Full Version: Removing punctuation from strings in lists
You're currently viewing a stripped down version of our content. View the full version with proper formatting.
Hi,

Stdin reads any text entered in, into a list, so a limerick, 5 lines of text, will be read into a list of 5 comma separated list items. How can I strip out the punctuation from this?

lines = ["There was an old man from Peru,", "Who said he had nothing to do,", "So he sat on the stairs,", "And counted he hairs,", "And found he had seventy-two"]
     
I can strip out the punctuation if it is just a simple string:
import re
lines = "There was an old man from Peru,", "Who said he had nothing to do,", "So he sat on the stairs,", "And counted he hairs,", "And found he had seventy-two"
lines = re.sub(r'[^\w\s]','',lines)
But I can't figure out how to do this with a list, without then looping through the list into one string, which I am then only going to turn back into a list anyway. Is there a nice way to do this please?

Found it:

 lines = ["There was an old man from Peru,", "Who said he had nothing to do,", "So he sat on the stairs,", "And counted he hairs,", "And found he had seventy-two"]

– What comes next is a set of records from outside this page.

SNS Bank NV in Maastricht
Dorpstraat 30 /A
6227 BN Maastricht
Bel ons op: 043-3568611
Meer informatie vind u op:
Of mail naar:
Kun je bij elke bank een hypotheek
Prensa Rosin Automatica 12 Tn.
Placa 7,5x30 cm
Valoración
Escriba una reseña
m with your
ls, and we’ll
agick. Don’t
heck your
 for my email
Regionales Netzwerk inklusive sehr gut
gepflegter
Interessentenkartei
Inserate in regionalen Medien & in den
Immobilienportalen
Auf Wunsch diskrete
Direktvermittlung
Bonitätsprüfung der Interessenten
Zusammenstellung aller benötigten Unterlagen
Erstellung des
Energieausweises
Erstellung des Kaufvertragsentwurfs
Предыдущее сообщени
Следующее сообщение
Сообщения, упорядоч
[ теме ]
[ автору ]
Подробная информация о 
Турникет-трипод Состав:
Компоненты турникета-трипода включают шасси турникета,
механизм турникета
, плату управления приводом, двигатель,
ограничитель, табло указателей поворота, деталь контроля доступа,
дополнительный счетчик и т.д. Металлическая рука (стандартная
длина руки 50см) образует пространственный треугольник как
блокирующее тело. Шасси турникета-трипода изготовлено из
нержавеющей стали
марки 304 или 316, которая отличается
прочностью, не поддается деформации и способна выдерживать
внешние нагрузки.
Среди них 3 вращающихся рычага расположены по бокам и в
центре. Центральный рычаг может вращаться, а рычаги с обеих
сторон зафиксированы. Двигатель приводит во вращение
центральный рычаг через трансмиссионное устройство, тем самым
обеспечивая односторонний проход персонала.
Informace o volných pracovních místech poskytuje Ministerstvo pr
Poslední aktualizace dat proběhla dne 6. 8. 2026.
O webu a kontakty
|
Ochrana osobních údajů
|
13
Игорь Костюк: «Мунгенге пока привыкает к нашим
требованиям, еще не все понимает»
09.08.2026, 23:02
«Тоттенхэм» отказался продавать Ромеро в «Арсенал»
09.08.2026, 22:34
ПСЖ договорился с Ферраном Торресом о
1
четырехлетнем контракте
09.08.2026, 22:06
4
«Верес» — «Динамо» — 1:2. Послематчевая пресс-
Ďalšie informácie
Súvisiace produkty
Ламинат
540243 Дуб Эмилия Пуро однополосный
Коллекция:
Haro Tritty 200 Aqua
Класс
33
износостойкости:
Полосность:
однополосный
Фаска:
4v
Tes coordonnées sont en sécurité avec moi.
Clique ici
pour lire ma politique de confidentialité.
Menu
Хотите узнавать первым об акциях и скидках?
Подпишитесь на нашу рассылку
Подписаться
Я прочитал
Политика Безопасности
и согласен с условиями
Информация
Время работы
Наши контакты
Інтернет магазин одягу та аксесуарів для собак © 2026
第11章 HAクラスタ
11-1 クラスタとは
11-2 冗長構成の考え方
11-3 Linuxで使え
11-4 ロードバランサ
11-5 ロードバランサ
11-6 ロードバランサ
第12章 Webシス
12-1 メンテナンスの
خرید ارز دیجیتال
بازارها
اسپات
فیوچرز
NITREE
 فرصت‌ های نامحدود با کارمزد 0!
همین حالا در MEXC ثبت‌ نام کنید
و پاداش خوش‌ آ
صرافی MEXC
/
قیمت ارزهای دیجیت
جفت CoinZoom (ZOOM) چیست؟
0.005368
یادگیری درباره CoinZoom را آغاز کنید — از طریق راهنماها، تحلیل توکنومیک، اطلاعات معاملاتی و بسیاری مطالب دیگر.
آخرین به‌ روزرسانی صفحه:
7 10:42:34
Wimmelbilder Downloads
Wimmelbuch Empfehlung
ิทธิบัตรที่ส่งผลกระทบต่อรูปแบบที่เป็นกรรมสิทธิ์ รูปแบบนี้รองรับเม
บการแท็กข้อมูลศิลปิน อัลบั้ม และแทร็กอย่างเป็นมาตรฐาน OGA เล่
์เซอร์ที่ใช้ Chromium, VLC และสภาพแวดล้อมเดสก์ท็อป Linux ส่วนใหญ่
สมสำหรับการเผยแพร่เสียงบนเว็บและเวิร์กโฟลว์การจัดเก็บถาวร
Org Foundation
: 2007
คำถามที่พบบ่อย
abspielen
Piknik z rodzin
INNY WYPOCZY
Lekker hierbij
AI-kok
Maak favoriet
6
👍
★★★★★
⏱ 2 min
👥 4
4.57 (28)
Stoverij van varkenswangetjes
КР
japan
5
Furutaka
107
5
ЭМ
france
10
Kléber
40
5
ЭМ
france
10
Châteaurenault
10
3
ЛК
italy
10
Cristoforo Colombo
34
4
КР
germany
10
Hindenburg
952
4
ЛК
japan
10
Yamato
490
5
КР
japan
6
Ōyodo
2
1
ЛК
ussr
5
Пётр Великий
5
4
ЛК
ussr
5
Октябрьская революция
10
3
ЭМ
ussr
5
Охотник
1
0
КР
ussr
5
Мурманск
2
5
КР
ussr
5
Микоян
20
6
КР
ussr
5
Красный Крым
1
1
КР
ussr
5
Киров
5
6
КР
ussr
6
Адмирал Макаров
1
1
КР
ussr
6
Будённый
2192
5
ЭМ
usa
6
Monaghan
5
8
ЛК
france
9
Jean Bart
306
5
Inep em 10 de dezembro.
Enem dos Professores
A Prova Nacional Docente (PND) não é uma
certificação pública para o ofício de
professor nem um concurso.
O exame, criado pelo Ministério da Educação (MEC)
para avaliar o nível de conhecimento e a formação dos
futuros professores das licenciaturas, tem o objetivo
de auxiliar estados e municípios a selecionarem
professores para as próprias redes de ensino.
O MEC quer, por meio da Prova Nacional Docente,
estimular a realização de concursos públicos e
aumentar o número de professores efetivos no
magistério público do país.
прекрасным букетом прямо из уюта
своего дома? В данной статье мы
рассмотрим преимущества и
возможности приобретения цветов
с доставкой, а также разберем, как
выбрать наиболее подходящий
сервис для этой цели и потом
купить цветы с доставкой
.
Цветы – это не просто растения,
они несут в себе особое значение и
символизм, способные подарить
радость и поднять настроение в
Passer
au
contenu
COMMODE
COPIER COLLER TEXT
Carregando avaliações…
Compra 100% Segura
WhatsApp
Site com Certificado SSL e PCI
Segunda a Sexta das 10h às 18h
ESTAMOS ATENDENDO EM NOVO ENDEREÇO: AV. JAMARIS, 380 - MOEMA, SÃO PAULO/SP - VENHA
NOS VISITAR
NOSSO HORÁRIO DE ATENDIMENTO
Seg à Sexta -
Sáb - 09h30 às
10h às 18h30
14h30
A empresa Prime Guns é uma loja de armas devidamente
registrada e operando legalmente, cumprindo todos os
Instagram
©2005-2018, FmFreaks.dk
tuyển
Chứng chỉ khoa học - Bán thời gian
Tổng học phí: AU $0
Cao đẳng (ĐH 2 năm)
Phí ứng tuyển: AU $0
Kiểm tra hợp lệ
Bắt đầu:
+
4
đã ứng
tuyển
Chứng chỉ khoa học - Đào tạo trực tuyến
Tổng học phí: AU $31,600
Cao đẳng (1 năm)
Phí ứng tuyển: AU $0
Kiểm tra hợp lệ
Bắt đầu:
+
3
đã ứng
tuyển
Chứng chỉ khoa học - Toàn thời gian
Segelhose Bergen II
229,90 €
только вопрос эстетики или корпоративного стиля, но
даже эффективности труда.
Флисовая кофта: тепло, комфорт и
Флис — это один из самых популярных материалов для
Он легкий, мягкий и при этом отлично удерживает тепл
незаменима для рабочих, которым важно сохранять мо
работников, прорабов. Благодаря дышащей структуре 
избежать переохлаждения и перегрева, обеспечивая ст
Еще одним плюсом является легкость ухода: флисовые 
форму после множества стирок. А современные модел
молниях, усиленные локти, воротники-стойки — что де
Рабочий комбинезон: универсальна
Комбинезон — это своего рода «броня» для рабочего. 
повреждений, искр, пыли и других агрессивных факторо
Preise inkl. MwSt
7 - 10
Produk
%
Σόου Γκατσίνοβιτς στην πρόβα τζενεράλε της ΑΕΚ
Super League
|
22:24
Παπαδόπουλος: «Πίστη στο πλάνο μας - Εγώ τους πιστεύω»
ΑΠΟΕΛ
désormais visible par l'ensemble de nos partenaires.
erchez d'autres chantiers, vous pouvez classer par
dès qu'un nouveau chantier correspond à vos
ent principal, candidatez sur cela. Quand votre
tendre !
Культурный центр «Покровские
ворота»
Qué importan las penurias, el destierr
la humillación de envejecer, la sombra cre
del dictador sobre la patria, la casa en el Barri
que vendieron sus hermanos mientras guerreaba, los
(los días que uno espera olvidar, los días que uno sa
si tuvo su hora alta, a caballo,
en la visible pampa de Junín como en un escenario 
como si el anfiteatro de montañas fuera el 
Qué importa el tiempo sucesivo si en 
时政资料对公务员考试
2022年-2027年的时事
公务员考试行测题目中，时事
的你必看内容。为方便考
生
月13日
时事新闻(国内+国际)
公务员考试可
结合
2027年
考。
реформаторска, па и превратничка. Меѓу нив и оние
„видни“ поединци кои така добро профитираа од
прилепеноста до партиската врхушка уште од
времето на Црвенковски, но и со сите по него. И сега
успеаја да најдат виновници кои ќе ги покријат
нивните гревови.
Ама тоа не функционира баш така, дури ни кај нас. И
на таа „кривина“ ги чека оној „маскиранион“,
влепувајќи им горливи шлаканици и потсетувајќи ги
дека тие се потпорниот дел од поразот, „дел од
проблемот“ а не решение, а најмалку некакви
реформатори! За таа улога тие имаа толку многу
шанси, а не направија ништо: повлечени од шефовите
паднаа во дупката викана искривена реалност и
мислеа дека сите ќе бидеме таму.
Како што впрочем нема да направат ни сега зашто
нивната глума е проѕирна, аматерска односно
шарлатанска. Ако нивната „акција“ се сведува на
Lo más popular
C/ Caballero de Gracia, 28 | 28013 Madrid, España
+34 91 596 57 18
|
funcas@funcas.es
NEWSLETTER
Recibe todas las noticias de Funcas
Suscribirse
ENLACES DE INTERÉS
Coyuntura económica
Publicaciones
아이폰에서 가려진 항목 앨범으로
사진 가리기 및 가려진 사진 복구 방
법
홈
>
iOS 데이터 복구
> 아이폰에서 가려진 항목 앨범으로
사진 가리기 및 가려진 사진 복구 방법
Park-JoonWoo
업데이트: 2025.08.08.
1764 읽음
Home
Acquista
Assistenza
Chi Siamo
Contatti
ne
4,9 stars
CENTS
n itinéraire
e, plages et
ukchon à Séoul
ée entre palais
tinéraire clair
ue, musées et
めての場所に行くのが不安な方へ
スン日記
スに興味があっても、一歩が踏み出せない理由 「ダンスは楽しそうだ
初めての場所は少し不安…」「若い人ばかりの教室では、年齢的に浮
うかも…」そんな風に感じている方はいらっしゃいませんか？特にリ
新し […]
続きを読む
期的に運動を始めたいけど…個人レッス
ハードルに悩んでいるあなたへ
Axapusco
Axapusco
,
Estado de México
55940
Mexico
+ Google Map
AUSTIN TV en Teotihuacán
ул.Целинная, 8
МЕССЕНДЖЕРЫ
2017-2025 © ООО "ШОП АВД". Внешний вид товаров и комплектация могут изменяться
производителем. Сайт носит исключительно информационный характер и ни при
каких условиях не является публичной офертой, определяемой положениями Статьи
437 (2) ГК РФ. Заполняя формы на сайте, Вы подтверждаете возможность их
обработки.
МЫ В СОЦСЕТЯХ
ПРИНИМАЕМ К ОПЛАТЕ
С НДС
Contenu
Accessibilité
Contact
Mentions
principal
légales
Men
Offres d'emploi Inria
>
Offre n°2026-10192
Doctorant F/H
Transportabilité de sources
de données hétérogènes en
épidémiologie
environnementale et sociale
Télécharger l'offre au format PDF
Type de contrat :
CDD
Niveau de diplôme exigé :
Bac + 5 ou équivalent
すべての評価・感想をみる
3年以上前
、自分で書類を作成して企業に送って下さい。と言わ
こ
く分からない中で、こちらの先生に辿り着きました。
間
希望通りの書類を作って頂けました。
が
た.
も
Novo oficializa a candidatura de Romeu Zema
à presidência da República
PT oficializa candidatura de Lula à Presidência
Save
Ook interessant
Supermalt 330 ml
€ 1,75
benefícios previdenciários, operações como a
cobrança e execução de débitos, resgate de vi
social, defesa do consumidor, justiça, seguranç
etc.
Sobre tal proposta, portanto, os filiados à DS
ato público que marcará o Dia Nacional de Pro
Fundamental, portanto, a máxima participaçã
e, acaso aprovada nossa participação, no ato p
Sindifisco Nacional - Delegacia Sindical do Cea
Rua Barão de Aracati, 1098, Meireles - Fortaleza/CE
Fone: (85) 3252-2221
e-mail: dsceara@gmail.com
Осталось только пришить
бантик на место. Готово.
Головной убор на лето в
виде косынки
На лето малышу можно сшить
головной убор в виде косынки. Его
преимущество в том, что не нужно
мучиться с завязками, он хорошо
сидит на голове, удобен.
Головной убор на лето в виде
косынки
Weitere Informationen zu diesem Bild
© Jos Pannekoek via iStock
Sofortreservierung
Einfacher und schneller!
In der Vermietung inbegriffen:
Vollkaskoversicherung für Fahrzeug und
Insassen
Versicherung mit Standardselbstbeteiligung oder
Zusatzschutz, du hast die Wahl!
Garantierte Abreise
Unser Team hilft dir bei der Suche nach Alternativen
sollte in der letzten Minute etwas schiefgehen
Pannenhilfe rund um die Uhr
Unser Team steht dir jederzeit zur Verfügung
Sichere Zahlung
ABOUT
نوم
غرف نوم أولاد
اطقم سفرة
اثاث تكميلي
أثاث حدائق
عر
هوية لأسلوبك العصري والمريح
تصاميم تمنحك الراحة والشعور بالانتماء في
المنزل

 input_text = ''.join(lines).lower()
 input_text = re.sub(r'[,.:@#?!&$]', ' ', input_text)
This works well, looks like some regex studying is required.
newlines = []
for item in lines:
   newlines.append(item.strip(','))
lines = newlines
(May-21-2017, 04:57 PM)Larz60+ Wrote: [ -> ]
newlines = []
for item in lines:
   newlines.append(item.strip(','))
lines = newlines

Why not just list comprehension
lines = [l.strip(',') for l in lines]
sounds good to me .. old habit